Source passage:
————————

Asking for advice: utf-8 vs. wchar_t under Android

74 views
Skip to first unread message

Bakcsi Zsolt

unread,
May 25, 2012, 5:08:27 AM5/25/12
to wx-...@googlegroups.com
Hello,

Recently, a lot of discussion was going on about what the internal
representation of wxString should be under Linux.
As far as I understand, the final decision is to use wchar_t (utf-32).
And, as far as I can see, wchar_t is used under wxAndroid too - well,
it is almost Linux.
Now, I think, with wxAndroid, it would be better to use utf-8. My arguments:
- usually there's far less memory,
- and far less CPU (for conversions),
- and I think, for other reasons too, people won't be able to just
drop huge codebases into wxAndroid as is, therefore, it's much more
realistic to ask them to review their code to address string indexing
problems.

BTW, AFAIK, under android, java uses utf-16, c/c++ uses utf-8, so, to
make things more complete, why not use utf-32 in wx? :)

On the other hand, seems like wchar_t is not really supported under
android NDK. So, if we use it to represent wxString, will wx use some
(any) wide version of character functions (like vswprintf, wcsrtombs,
etc., see android's wchar.h)?

So, what do you think?

Best Regards,
Zsolt

Vadim Zeitlin

unread,
May 25, 2012, 5:52:39 AM5/25/12
to wx-...@googlegroups.com
On Fri, 25 May 2012 11:08:27 +0200 Bakcsi Zsolt wrote:

BZ> As far as I understand, the final decision is to use wchar_t (utf-32).

Yes, by default.

————————

Chart-based quiz records:
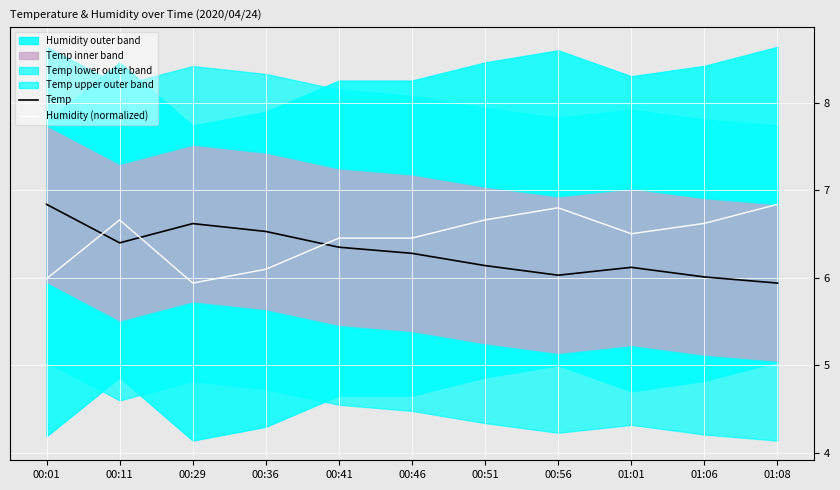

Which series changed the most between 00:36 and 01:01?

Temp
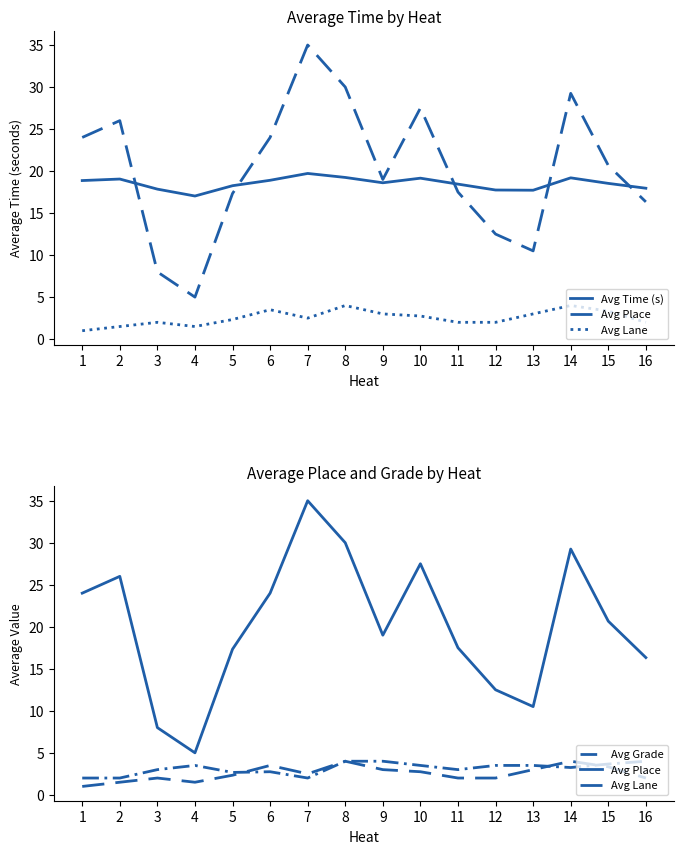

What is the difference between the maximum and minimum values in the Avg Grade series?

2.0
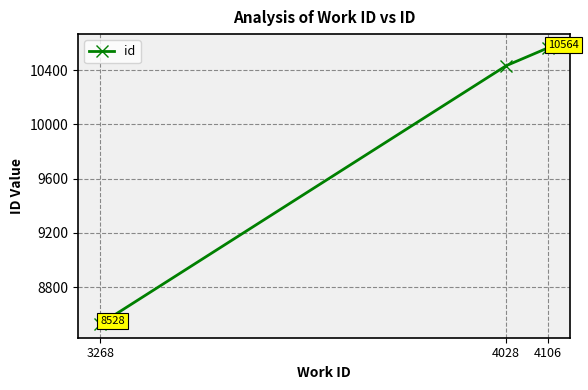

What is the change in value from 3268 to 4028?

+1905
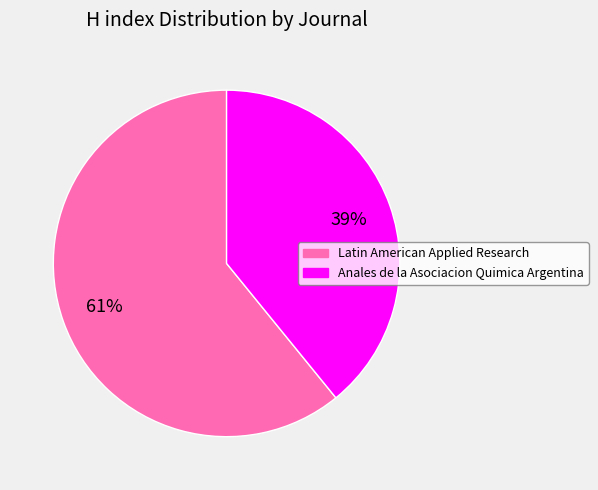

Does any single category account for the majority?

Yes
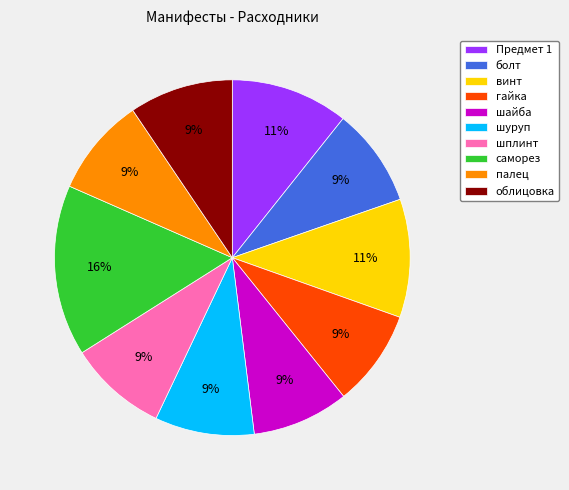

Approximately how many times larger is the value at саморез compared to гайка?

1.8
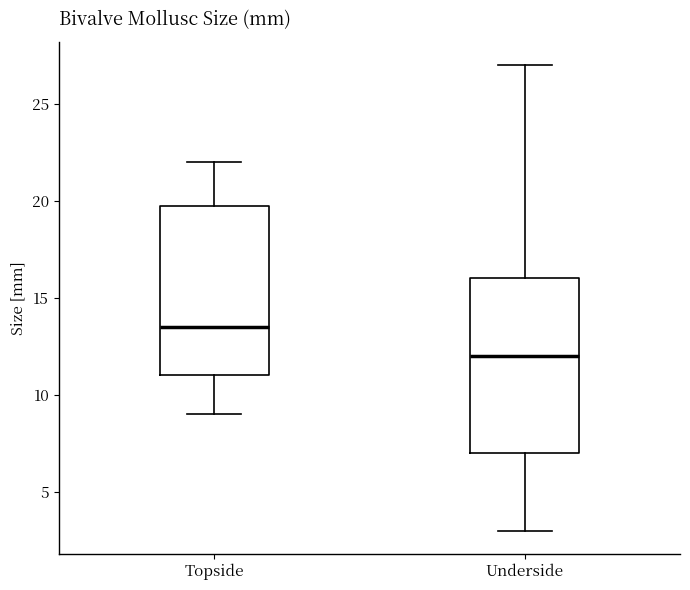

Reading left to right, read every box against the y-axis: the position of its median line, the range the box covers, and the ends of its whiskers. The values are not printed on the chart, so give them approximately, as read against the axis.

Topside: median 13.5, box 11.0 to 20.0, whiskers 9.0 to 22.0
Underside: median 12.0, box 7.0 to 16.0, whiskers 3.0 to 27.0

————————

Exercises to complete:
1. Please retype the records from the line containing "What is the difference" through the end of the records, leaving out the pictures.
2. Continue the forum thread on using utf-8 or wchar_t for wxString under Android from where it stops.

Results by task:
1.
What is the difference between the maximum and minimum values in the Avg Grade series?

2.0

What is the change in value from 3268 to 4028?

+1905

Does any single category account for the majority?

Yes

Approximately how many times larger is the value at саморез compared to гайка?

1.8

Reading left to right, read every box against the y-axis: the position of its median line, the range the box covers, and the ends of its whiskers. The values are not printed on the chart, so give them approximately, as read against the axis.

Topside: median 13.5, box 11.0 to 20.0, whiskers 9.0 to 22.0
Underside: median 12.0, box 7.0 to 16.0, whiskers 3.0 to 27.0

2.
BZ> Now, I think, with wxAndroid, it would be better to use utf-8. My arguments:
BZ> - usually there's far less memory,
BZ> - and far less CPU (for conversions),
BZ> - and I think, for other reasons too, people won't be able to just
BZ> drop huge codebases into wxAndroid as is, therefore, it's much more
BZ> realistic to ask them to review their code to address string indexing
BZ> problems.

I'd agree with all of the above but only if Java used it...

BZ> BTW, AFAIK, under android, java uses utf-16, c/c++ uses utf-8, so, to
BZ> make things more complete, why not use utf-32 in wx? :)

Not ideal, of course. But it's Java's fault, not ours, UTF-16 is really
the worst possible choice :-(

BZ> On the other hand, seems like wchar_t is not really supported under
BZ> android NDK. So, if we use it to represent wxString, will wx use some
BZ> (any) wide version of character functions (like vswprintf, wcsrtombs,
BZ> etc., see android's wchar.h)?

We do have our own fallbacks for (ancient) systems not providing these
functions but it's clear that it would be better to have wide-char friendly
CRT. Does NDK support UTF-8 correctly at least?

BZ> So, what do you think?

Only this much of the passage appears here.